Part of the S. African sport

The latest farcical episode involved the dynamic fast bowler, Andre Nel. He was dropped from the Proteas team for the series against India that began on Wednesday. The 14-man squad for the three Test tour includes six non-white players. After the just-completed tour of Bangladesh, two non-white players, fast bowler Charl Langeveldt and spin bowler Robin Peterson were selected while Nel and fellow white bowler Johan Botha were both discarded. Nel had reason to feel aggrieved. He is ranked 22nd in the world among Test bowlers whereas Langeveldt had not played a Test since January 2006.

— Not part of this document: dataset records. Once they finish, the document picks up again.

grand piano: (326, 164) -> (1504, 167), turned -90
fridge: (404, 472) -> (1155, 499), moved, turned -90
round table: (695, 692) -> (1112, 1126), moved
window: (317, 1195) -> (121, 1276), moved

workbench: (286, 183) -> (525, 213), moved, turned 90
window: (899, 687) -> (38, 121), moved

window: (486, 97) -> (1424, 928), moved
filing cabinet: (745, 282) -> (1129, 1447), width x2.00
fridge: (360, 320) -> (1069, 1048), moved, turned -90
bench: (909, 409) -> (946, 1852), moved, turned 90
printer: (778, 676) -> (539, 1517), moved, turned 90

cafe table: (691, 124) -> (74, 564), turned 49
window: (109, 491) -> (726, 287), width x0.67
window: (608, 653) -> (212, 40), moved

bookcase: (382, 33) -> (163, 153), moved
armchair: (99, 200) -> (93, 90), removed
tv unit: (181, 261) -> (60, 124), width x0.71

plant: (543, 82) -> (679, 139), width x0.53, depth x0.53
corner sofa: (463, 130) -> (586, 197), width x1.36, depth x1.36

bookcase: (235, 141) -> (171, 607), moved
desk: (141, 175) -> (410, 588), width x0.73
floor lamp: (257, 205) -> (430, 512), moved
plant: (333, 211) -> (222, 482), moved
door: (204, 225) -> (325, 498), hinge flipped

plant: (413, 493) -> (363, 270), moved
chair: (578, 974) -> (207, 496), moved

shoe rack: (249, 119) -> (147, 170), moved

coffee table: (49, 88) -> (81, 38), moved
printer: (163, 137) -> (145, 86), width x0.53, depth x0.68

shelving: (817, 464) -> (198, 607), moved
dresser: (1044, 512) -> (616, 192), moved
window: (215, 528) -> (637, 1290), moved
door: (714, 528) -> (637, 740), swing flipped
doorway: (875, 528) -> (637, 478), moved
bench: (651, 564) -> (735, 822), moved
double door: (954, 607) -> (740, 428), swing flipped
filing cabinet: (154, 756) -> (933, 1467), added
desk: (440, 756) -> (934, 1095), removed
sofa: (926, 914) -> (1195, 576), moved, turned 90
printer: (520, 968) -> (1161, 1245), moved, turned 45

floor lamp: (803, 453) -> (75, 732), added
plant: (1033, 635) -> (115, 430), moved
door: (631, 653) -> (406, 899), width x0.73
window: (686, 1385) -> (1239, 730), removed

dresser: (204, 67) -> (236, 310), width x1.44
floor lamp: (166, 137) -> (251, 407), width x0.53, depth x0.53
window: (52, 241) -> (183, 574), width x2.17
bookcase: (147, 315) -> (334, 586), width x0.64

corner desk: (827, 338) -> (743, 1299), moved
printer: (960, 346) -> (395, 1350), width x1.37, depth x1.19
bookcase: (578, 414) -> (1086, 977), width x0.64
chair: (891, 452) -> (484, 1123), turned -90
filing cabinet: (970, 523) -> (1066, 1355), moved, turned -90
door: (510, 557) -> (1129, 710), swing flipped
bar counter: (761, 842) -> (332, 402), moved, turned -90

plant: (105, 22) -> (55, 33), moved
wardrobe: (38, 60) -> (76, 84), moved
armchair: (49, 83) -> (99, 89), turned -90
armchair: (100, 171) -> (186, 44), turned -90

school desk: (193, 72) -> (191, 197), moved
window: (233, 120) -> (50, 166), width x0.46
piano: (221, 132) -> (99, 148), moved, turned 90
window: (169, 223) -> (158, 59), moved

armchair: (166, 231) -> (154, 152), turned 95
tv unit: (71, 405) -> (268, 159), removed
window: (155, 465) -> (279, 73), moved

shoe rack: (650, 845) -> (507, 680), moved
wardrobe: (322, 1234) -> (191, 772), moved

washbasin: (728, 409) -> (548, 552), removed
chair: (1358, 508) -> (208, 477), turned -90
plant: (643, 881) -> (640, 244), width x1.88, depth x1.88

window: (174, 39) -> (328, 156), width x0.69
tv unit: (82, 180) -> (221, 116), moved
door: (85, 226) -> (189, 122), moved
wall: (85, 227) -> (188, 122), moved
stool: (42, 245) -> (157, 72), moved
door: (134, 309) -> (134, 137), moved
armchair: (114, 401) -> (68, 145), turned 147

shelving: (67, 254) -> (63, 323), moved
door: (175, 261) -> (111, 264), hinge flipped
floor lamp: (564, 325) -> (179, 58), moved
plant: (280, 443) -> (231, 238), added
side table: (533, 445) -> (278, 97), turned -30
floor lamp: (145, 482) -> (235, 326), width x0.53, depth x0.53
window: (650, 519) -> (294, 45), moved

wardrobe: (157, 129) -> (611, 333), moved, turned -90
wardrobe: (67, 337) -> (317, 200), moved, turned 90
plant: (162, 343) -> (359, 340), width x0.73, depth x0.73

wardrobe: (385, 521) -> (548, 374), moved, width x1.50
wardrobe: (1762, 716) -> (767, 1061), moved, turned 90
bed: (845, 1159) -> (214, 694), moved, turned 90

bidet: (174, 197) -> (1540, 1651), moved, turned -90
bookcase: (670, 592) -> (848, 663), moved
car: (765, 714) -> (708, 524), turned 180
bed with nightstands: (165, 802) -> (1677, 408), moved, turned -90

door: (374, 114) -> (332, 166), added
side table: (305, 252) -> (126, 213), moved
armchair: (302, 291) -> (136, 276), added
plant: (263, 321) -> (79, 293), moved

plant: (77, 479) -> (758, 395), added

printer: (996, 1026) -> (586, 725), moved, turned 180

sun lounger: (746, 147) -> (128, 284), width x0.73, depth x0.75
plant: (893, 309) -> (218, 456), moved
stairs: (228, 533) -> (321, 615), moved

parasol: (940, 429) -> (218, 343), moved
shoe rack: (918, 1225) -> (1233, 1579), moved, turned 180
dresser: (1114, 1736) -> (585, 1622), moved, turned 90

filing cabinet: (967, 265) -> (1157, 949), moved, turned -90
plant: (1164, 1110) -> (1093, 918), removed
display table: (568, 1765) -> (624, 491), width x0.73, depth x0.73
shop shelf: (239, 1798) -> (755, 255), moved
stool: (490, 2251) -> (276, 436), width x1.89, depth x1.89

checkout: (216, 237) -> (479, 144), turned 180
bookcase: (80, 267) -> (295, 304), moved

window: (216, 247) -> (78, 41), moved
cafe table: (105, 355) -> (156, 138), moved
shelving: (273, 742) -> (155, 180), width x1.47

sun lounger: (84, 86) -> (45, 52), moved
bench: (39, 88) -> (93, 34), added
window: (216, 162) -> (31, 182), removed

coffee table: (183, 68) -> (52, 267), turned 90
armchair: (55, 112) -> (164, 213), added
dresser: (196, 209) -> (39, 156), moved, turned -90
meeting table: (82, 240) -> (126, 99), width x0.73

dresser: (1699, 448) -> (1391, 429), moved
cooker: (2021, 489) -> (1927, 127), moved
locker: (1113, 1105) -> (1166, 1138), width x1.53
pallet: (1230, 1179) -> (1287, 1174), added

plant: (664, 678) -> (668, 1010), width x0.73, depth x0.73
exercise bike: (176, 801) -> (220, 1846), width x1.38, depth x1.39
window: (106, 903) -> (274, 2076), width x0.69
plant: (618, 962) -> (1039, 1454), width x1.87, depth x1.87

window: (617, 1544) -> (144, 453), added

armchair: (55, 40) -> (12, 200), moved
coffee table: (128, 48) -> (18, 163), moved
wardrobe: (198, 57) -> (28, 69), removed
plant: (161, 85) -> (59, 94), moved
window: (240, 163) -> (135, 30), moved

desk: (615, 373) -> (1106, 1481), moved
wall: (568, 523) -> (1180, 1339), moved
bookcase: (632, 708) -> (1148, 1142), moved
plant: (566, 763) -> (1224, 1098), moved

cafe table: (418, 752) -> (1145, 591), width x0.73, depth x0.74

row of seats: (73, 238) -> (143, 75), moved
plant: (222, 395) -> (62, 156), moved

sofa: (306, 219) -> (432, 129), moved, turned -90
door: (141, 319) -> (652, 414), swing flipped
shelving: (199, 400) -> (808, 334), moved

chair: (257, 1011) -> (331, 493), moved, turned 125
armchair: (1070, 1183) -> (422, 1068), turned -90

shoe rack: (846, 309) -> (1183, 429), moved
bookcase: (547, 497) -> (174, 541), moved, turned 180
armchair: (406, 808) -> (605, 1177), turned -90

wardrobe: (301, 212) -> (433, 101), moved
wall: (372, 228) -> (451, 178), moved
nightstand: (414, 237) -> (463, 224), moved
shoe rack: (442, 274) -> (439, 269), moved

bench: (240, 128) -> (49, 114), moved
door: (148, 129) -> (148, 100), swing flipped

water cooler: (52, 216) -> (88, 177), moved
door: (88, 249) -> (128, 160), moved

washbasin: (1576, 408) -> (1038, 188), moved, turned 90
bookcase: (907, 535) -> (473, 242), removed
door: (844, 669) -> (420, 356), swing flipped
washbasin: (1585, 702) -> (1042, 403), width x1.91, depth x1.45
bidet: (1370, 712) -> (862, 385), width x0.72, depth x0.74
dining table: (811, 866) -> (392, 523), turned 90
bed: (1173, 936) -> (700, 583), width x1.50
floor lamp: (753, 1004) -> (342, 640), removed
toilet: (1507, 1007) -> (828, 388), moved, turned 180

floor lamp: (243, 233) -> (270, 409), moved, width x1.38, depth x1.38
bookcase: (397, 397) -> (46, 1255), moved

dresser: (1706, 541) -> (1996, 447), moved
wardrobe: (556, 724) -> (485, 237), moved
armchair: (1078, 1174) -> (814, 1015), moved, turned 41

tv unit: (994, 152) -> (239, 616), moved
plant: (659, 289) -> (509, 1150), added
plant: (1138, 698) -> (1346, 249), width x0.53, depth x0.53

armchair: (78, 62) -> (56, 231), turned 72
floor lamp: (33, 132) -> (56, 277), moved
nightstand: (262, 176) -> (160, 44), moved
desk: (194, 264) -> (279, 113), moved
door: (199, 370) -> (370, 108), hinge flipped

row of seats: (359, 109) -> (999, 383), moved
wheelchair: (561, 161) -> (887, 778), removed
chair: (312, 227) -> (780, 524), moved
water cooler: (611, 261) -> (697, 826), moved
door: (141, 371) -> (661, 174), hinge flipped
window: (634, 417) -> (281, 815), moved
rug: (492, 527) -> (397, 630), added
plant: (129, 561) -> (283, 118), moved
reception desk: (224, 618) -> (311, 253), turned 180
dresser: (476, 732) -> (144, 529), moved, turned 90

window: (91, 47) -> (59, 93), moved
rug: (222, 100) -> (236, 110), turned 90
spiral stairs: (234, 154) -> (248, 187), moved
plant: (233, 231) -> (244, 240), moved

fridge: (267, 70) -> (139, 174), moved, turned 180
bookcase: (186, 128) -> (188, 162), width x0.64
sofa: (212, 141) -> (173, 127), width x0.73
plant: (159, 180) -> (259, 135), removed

Joubert Strydom, the convener of selectors, insisted that "targets [a pre-determined number of non-white players] and transformation was one of the issues of which we were aware when we took on the job as selectors. It's part of South African sport, as it is in politics and economics." Nel was so angry he reportedly threatened to withdraw from the match against Bangladesh. Then, because he was so upset by the controversy, Langeveldt himself withdrew from the tour. Tony Irish, chief executive of the Players Association, said: "South Africa could be losing two of its best cricketers. The players believe in the goals of transformation. But all of them, black and white, are adamant that this should not be achieved by interfering in the selection of the national team."